======== Extracted text

From 0a53f5410c70b0d8307ae6ccacc2139baaade0d2 Mon Sep 17 00:00:00 2001
From: Jouni Siren <jouni.siren@iki.fi>
Date: Sat, 25 Jan 2025 19:23:56 -0800
Subject: [PATCH 14/14] Some const_casts

---
 src/unittest/zstdutil.cpp | 4 ++--
 1 file changed, 2 insertions(+), 2 deletions(-)

diff --git a/src/unittest/zstdutil.cpp b/src/unittest/zstdutil.cpp
index d1b7e882f0..7441444f2c 100644
--- a/src/unittest/zstdutil.cpp
+++ b/src/unittest/zstdutil.cpp
@@ -36,7 +36,7 @@ std::string generate_data(size_t num_words, size_t seed) {
 std::string compress_to_string(const std::string& data) {
     std::stringstream compressed_stream;
     zstd_compress_buf buffer(compressed_stream.rdbuf());
-    buffer.sputn(data.data(), data.size());
+    buffer.sputn(const_cast<char*>(data.data()), data.size());
     buffer.pubsync();
     return compressed_stream.str();
 }
@@ -51,7 +51,7 @@ std::string decompress_string(const std::string& compressed, size_t expected_siz
     decompressed.resize(expected_size);
     std::stringstream compressed_stream(compressed);
     zstd_decompress_buf buffer(compressed_stream.rdbuf());
-    size_t n = buffer.sgetn(decompressed.data(), decompressed.size());
+    size_t n = buffer.sgetn(const_cast<char*>(decompressed.data()), decompressed.size());
     REQUIRE(n == expected_size);
     REQUIRE(buffer.sgetc() == std::char_traits<char>::eof());
     return decompressed;

================

**Task to complete**.
Which file does the patch change?

======== Excerpted data

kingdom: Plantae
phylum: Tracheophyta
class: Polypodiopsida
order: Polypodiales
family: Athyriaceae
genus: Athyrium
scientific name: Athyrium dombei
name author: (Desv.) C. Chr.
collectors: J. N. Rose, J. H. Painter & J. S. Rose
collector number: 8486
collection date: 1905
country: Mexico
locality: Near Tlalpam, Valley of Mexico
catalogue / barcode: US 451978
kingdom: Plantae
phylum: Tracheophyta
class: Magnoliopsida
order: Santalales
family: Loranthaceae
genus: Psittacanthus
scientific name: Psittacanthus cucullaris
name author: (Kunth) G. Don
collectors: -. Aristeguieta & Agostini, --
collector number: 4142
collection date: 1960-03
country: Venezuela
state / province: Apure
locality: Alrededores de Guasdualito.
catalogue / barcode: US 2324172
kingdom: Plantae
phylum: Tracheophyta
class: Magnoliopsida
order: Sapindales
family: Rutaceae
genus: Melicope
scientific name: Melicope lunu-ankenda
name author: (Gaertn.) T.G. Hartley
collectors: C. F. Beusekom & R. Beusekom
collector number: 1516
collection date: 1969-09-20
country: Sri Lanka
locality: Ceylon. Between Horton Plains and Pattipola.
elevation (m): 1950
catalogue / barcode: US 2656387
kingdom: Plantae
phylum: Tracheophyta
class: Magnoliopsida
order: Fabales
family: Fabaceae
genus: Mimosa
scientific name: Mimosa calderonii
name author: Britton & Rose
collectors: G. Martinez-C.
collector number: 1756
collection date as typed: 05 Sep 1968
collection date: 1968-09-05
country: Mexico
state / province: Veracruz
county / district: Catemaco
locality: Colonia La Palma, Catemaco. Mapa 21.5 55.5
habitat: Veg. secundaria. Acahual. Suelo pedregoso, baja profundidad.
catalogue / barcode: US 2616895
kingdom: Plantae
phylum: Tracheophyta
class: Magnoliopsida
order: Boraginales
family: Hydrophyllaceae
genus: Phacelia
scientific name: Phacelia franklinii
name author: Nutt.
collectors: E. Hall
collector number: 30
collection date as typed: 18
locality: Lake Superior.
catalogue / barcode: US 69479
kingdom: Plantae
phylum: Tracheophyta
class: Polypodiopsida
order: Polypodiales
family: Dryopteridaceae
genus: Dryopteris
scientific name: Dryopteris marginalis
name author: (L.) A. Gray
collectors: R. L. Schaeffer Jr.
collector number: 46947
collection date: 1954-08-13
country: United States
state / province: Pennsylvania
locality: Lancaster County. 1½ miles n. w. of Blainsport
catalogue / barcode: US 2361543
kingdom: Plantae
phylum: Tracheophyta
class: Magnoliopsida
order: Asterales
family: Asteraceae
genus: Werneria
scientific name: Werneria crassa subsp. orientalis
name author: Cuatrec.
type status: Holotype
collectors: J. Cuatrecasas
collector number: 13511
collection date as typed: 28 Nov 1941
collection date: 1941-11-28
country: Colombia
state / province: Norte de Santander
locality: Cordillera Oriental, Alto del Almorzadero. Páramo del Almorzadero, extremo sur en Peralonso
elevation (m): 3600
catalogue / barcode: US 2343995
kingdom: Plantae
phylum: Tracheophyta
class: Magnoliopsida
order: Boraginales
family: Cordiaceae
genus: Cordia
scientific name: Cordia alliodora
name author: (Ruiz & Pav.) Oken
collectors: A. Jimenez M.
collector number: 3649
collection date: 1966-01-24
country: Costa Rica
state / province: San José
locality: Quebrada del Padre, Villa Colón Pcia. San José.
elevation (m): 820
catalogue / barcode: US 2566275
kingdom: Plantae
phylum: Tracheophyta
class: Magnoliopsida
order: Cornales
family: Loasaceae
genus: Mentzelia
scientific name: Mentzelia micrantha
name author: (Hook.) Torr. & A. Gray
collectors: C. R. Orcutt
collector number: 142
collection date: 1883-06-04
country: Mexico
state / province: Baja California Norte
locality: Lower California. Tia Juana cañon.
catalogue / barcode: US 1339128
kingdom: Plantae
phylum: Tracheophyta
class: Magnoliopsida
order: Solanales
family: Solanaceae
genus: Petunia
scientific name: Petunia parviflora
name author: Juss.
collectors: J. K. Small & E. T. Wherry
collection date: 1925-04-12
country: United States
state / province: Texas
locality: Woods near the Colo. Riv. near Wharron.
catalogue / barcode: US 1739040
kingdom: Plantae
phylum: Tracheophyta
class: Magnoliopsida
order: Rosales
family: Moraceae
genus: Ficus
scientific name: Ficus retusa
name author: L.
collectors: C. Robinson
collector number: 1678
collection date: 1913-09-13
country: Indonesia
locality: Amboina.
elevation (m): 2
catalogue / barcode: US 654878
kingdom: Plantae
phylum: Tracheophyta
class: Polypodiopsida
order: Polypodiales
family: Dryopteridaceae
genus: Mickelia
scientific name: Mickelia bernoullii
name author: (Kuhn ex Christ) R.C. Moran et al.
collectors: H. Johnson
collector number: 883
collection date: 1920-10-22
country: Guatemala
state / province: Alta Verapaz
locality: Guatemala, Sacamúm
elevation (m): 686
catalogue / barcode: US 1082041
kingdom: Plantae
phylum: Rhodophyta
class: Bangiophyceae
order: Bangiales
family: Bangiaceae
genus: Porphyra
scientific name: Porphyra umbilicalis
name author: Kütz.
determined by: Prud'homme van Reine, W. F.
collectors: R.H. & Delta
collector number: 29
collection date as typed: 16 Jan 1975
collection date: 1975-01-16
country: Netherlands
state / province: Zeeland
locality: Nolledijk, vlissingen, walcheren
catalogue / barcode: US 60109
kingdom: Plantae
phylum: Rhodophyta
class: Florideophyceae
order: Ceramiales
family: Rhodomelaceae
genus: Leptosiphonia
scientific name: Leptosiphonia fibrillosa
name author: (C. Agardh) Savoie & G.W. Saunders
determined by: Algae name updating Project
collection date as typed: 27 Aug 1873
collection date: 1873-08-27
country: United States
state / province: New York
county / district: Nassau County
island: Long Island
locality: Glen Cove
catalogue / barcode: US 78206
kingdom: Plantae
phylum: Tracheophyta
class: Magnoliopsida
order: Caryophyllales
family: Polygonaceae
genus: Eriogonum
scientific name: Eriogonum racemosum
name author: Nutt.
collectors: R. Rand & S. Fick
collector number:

================

**Your response**.
src/unittest/zstdutil.cpp